= 数据摘录 =

________________

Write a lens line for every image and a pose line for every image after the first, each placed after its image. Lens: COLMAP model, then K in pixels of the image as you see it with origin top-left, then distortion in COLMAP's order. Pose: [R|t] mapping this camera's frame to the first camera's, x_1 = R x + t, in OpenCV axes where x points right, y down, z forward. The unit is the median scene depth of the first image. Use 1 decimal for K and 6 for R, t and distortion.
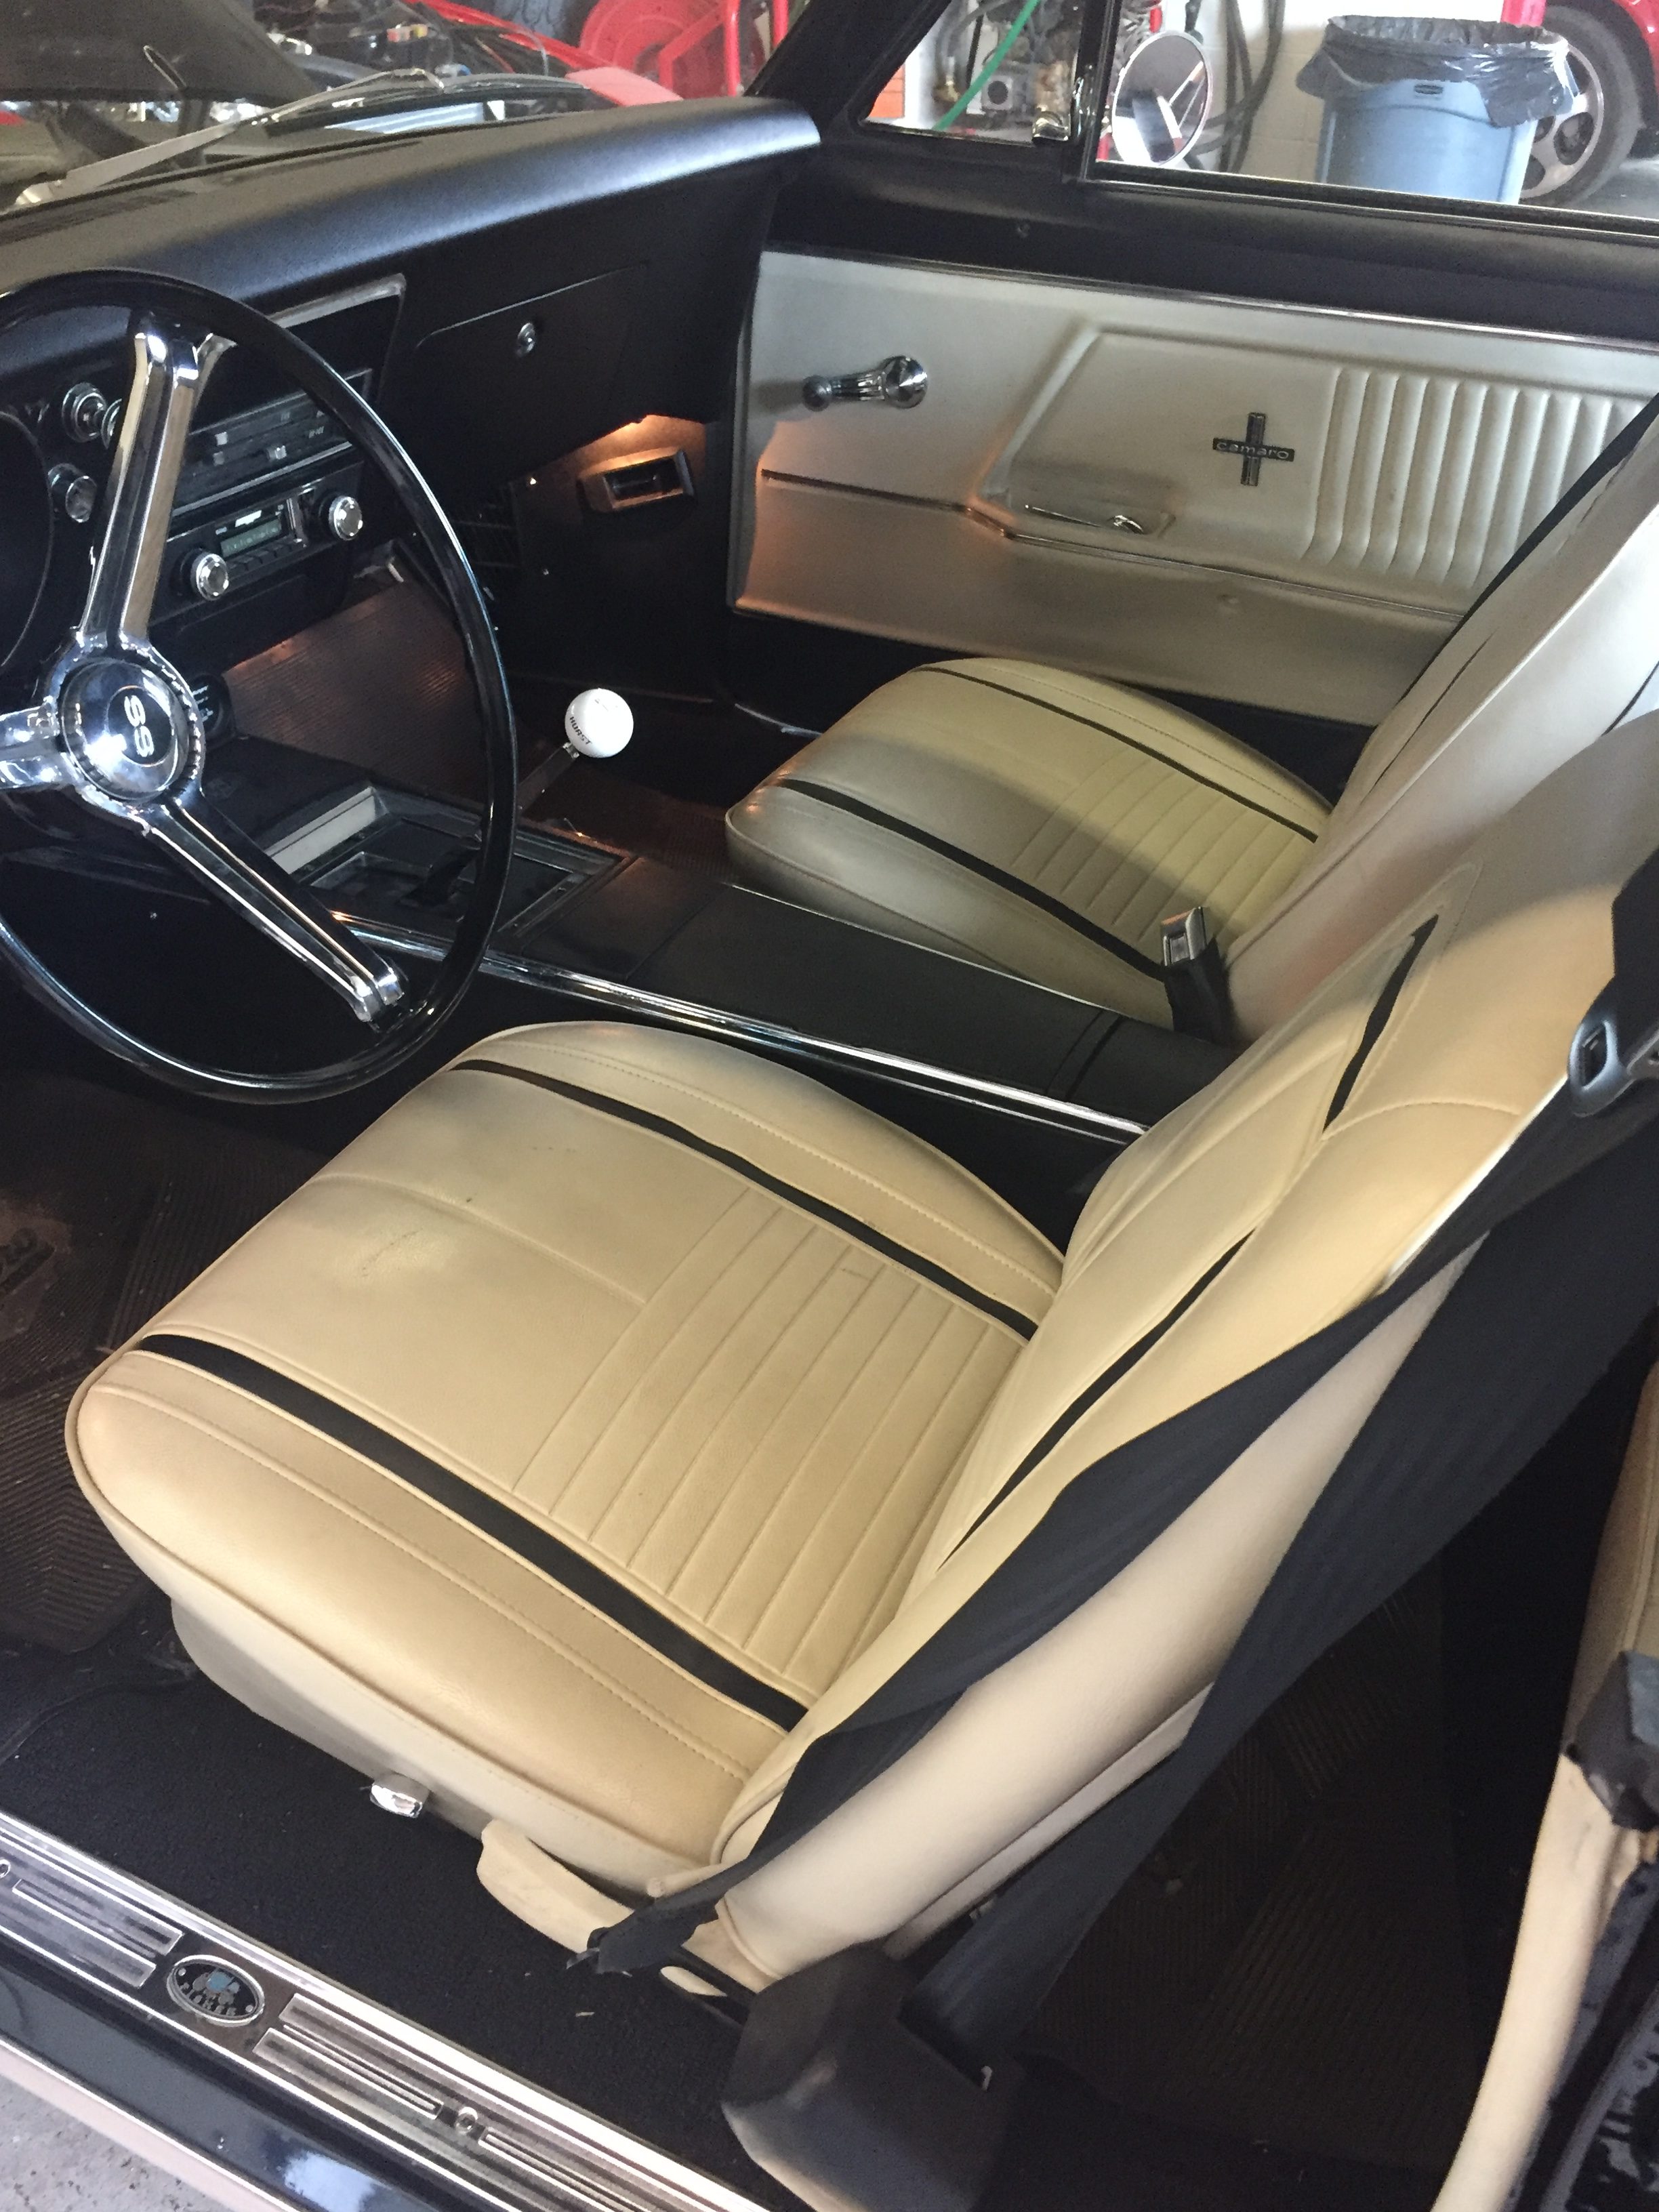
lens RADIAL K [[1889.5, 0, 831.2], [0, 1889.5, 1103.4], [0, 0, 1]] dist [0.064604, -0.094373]
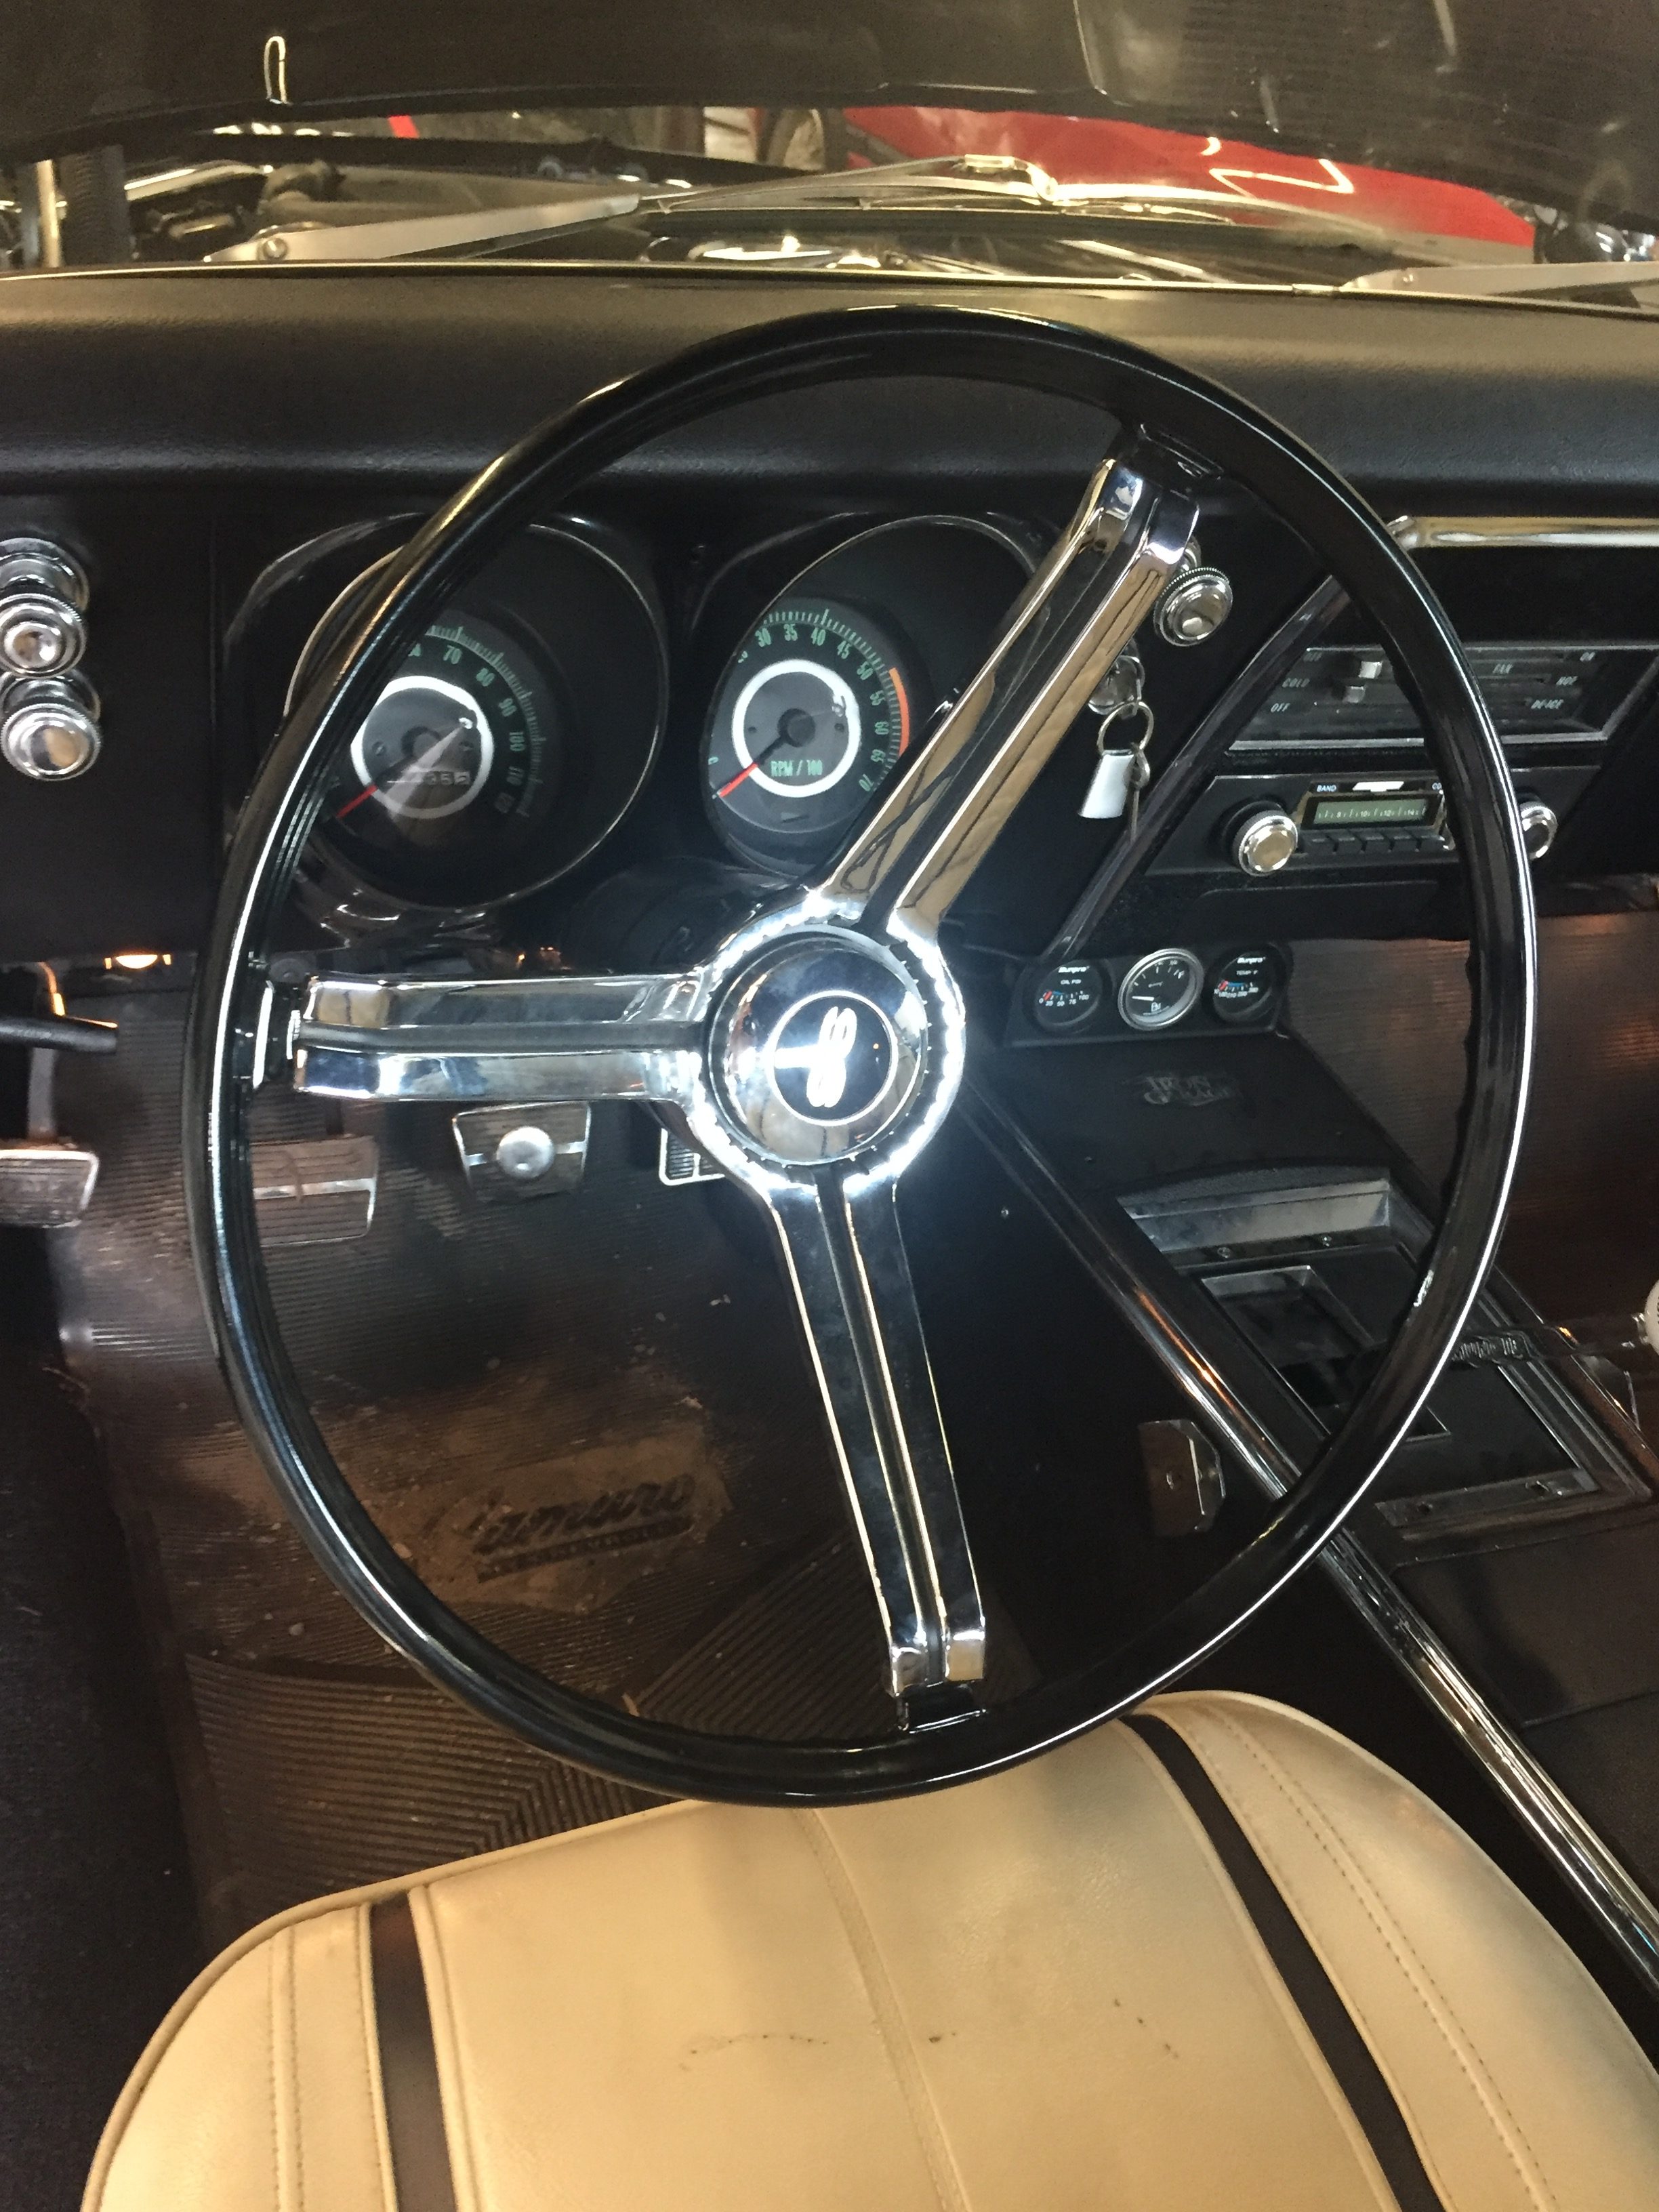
lens RADIAL K [[1889.5, 0, 830.7], [0, 1889.5, 1111.1], [0, 0, 1]] dist [0.064604, -0.094373]
pose [[0.704020, 0.454399, -0.545781, -0.024726], [-0.495149, 0.864982, 0.081448, -0.171007], [0.509101, 0.212902, 0.833960, 0.377466]]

________________

= 任务 =
从数据开头起，一直到含有“1103.4], [0, 0, 1]] dist [0.064604, -0.094373]”的那一行为止（首尾都算在内），把这几行一字不差地抄下来，答案里不要带图片。

= 例题解答 =
Write a lens line for every image and a pose line for every image after the first, each placed after its image. Lens: COLMAP model, then K in pixels of the image as you see it with origin top-left, then distortion in COLMAP's order. Pose: [R|t] mapping this camera's frame to the first camera's, x_1 = R x + t, in OpenCV axes where x points right, y down, z forward. The unit is the median scene depth of the first image. Use 1 decimal for K and 6 for R, t and distortion.
lens RADIAL K [[1889.5, 0, 831.2], [0, 1889.5, 1103.4], [0, 0, 1]] dist [0.064604, -0.094373]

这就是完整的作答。